While this is the now well-defined scapegoat, they are still trotting out some tired straw man arguments too.
1. Health insurance companies are the problem!
After talking about "health care" reform for years, Barack has found his scapegoat - insurance companies. Now the pitch is "health insurance reform". Never mind the thousands of pages of government regulation of insurance companies, the idea of insurance companies as 1800's-style robber barons oppressing the medical proletariat may be fashionable, but it's total bunk. Few industries are regulated as heavily as medicine and insurance.
Barack's new solution, to make it illegal for insurance companies to cancel plans for any reason, will obviously cause a rise in premiums - just as the regulations forbidding companies from filtering out preexisting conditions caused a rise in premiums.
2. Opponents of my health care reform efforts are for the status quo.
Barack ole buddy, we are opposed to Socialism, not reform. Since every year brings more regulations and higher costs, perhaps you should take responsibility for your role as head of government, take a hard look in the mirror and ask yourself if there's a connection between ever-increasing government intrusion into medicine and insurance, and ever-increasing costs.
3. The free market has failed.
Actually, the free market has never even been tried in modern medicine. From the very beginning, government has controlled licensing of doctors, regulated insurance companies for "the public good", forced hospitals to give away free care to indigents, and shifted costs by dumping the Medicare/Medicaid burden on the system yet only paying for a fraction of Medicare/Medicaid bills.
If you want to see the free market at work, take a look at the explosion of walk-in clinics. I call these the "Wal-Mart of health care" but they are a clear identification of market need - walk in to a clinic any time, and pay cash for services. No waiting, and you can have basic stuff diagnosed and treated quickly.
We need more of that, not less.
The fundamental problem with the medical industry is twofold but comes down to the same thing: patients are disconnected from the costs of their medical care. This means they are disconnected from the pricing mechanism and as has been shown over and over through history, when the pricing mechanism is broken prices will spiral out of control.
1. Individuals don't pay for their medical care, their employers do.
2. Individuals don't pay for their medical care, insurance companies do.

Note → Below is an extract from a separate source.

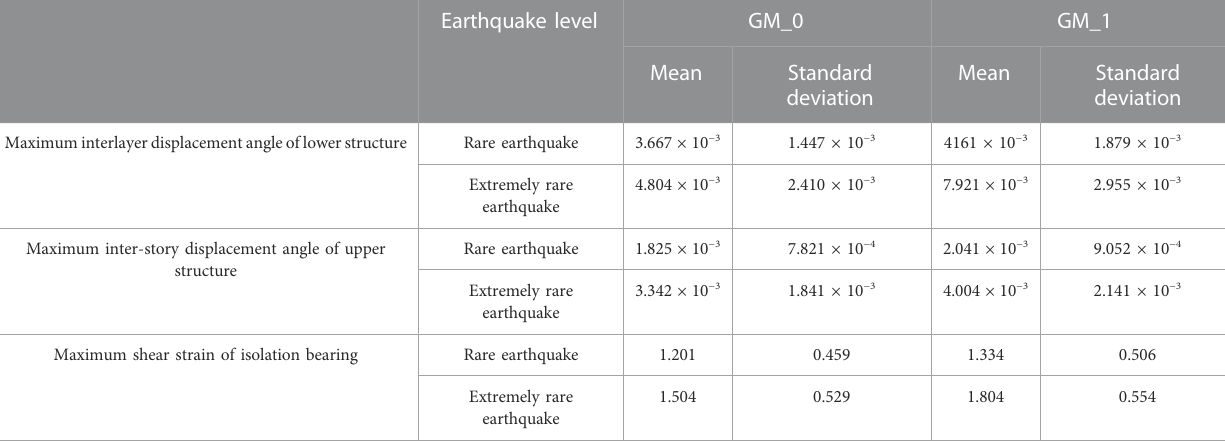
TABLE 6 Probabilistic characteristic parameters of structural response values of the isolation layer set in the seventh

This scheme has been going on since the 1940's. When it was a company doctor, it made some sense. But now there are two tiers protecting patients from reality.

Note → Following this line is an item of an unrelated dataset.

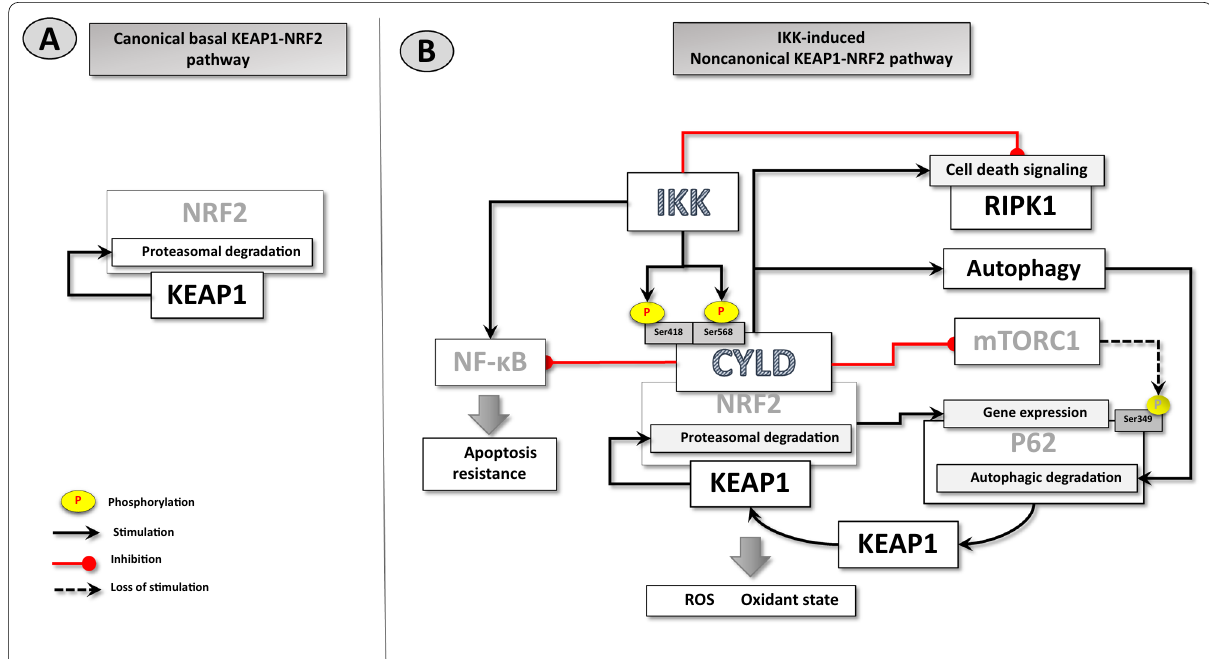
Fig. 1 IKK-CYLD-NRF2 interaction. ( A ): In the resting cell, a low NRF2 level is present due to the canonical KEAP1-NRF2 interaction and degradation. ( B ): Various stimuli that activate the IKK signaling pathway also cause mTORC1 activation and autophagy inhibition. mTORC1 reduces NRF2 degradation by phosphorylating p62 scaffold protein, enhancing the p62-KEAP-1 interaction. However, during the terminal phase of signaling, IKK-mediated phosphorylation-dependent deconjugating activity of CYLD inhibits mTORC1, while stimulating the autophagic pathway. Thus, the resultant mTORC1 inhibition and a decrease in p62 level due to the autophagic degradation results in the loss of the p62-KEAP1 relationship. The liberated KEAP1 degrades NRF2 and inhibits its transcription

I will give one example of this: America is now the fattest nation on earth. Obese people have 30% higher health care costs than non-obese *1. Currently due to regulations on insurance companies, these costs are eaten by the insurance company and passed on to everyone else. So fat people have no financial incentive to change their behavior, and the costs these people incur are passed on to others. That's certainly good Socialism, but it's bad public policy.

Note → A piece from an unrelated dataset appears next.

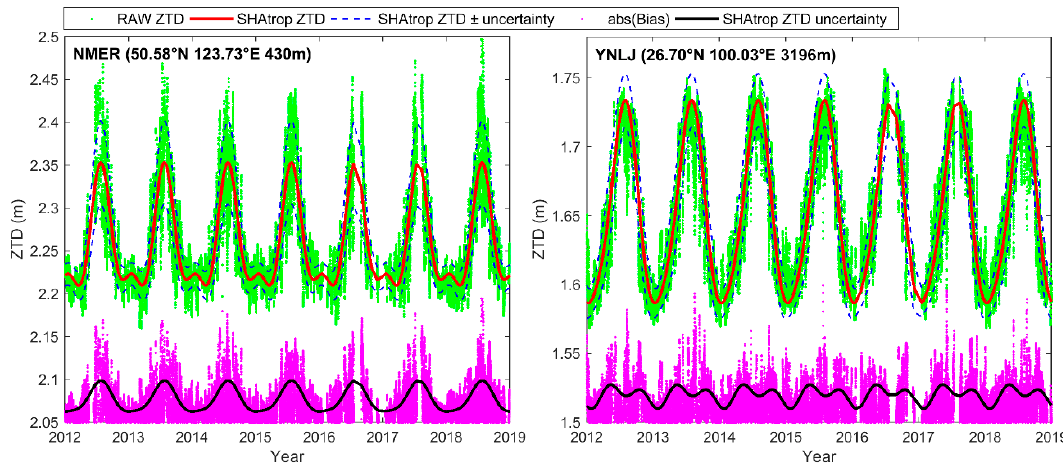
Figure 6. RAW ZTD (green) and SHAtropE ZTD (red) for two sites: NMER ( left ) and YNLJ ( right ). The absolute value (magenta) of the differences between RAW ZTD and SHAtropE, and the predicted uncertainty provided by SHAtropE (black) are presented with an offset (2.05 m at NMER and 1.50 m at YNLJ) for better visualization.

The other item that bears consideration, is that insurance by its nature protects against risk. But if the risk is 1:1, that is, if an event is guaranteed to happen, then insurance simply doesn't work.
Insurance can protect against cancer, or getting hit by a truck. But it is not a useful tool if you're going to the doctor every time you get the sniffles. It is not a useful tool even for routine medical checkups, because these costs are guaranteed and cannot be shared out in a risk pool.
A start to a true free-market solution to health care would be something like this:
1. Eliminate all regulations on health insurance. This will allow insurance companies to do what they do best - identify at-risk populations, and identify the costs of long-term care.
2. Create a national market for health insurance by eliminating state-line boundaries to health insurance companies.
3. Encourage individuals to purchase insurance directly so that it is not tied to an employer, and thus becomes portable.
4. Encourage individuals to take responsibility for their own routine care, by allowing insurance companies to charge less to people who demonstrate good practice. Want to lower your premium? Stop smoking, lose weight, and come in for your checkups every year.
5. To help ease the transition to a truly private market, change Medicare/Medicaid to a direct cash subsidy paid to low-income individuals, merging it into the Social Security system. Phase out over a 10-year period, including elimination of the Medicare payroll tax. Private and religious charity (including many hospitals) will take over responsibility for this. It can't be any worse than fraud-ridden Medicare, stands a good chance of being better, and it will be back to voluntary charity instead of 'charity at the point of a gun'.
This provides a system where even if you lose your job or move to another state you can keep your insurance, there is built-in feedback in insurance pricing to encourage good health practices on the part of individuals, and government bureaucrats have no say in anyone's health care.
See Mr Obama, I am not opposed to reform. I am opposed to Socialism.